§ What the exercise asks:
Answer these questions from the passage on college life below:
(a) What had the college been like, racially, until a short time before?
(b) How many people did the writer know to be gay?
(c) What requirement stumped the men taking the Women's studies course?

§ Passage for review:

Race was a subject that would
only come up if you were studying racial conflict in history or some other area
of contemporary life. It might involve some subjects, but certainly not every
subject.
The college had been almost
exclusively white until a short time before, but it wasn’t now. I hadn’t met
many black people until then, but they were just like other Americans. They
didn’t make an issue about race. No one did. Most people treated others as they found them.
There was no overt prejudice that I saw.
Homosexuality was a non-issue. I
had only ever met two or three people I knew to be gay. In all Western societies homosexuality was
legal and gay people had as much chance as anyone else to become successful,
not least because it was generally impossible to tell from someone’s appearance
who they went to bed with.
Women I knew were uninterested in
feminism. As a subject it was sterile, because only certain answers were
acceptable to certain questions. This became clear when I discussed what
happened in the Women’s studies course. There were one or two men doing the
course, who had apparently been stumped by the requirement that they learned
how to examine their breasts. The rest of the course consisted in blaming men
for everything and trying to create grievances where none had existed up until
then.
I found the American dating
customs to be completely baffling. Men and women might be dating any number of
people. In Britain a drunken snog usually meant you had begun a relationship,
but in America it might mean nothing. In Britain at that time it was common
enough that you might sleep with your boyfriend, but generally there was a
relationship that had lasted more than a few days. In America they had a
concept of “fooling around” which was much more casual. You could fool around
with someone who was just a friend, but what was involved was never quite made
explicit, nor was it defined.
Drunken fraternity parties could
rapidly end up with people who had just met ending up in bed with each other
not quite knowing what should happen next. Drunken mistakes were made. No doubt
they have been made in such ways since time began. But at that time women still
took responsibility for their actions. It was your choice to get drunk and go
to the room of a man you’d just met. Nobody forced you to go.

§ Record set:
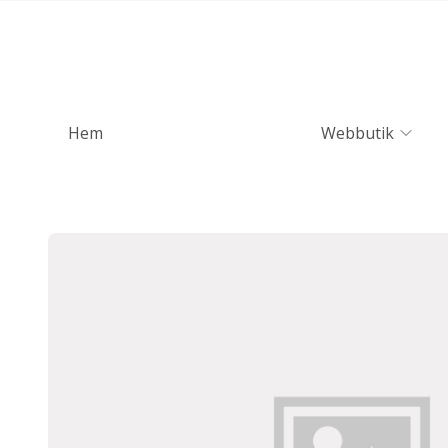
Hem
Webbutik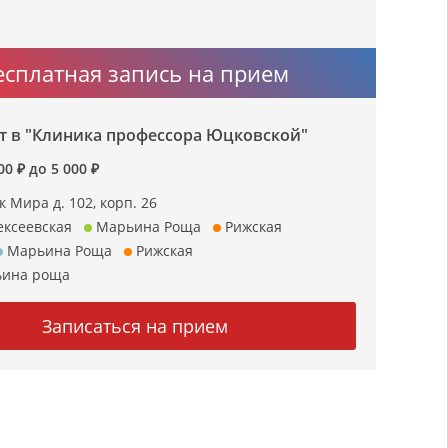
есплатная запись на прием
 в "Клиника профессора Юцковской"
0 ₽ до 5 000 ₽
к Мира д. 102, корп. 26
ксеевская
Марьина Роща
Рижская
Марьина Роща
Рижская
ьина роща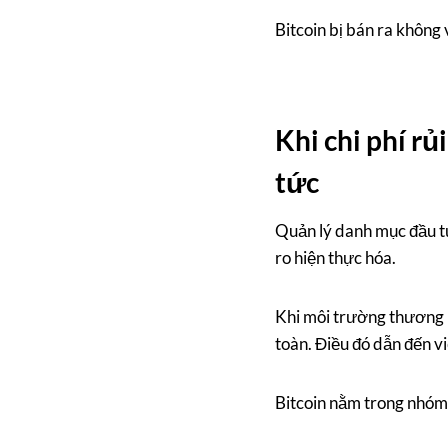
Bitcoin bị bán ra không 
Khi chi phí rủ
tức
Quản lý danh mục đầu tư
ro hiện thực hóa.
Khi môi trường thương m
toàn. Điều đó dẫn đến vi
Bitcoin nằm trong nhóm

§ Answer space:
(a) It had been almost exclusively white.
(b) Two or three.
(c) They had to learn how to examine their breasts.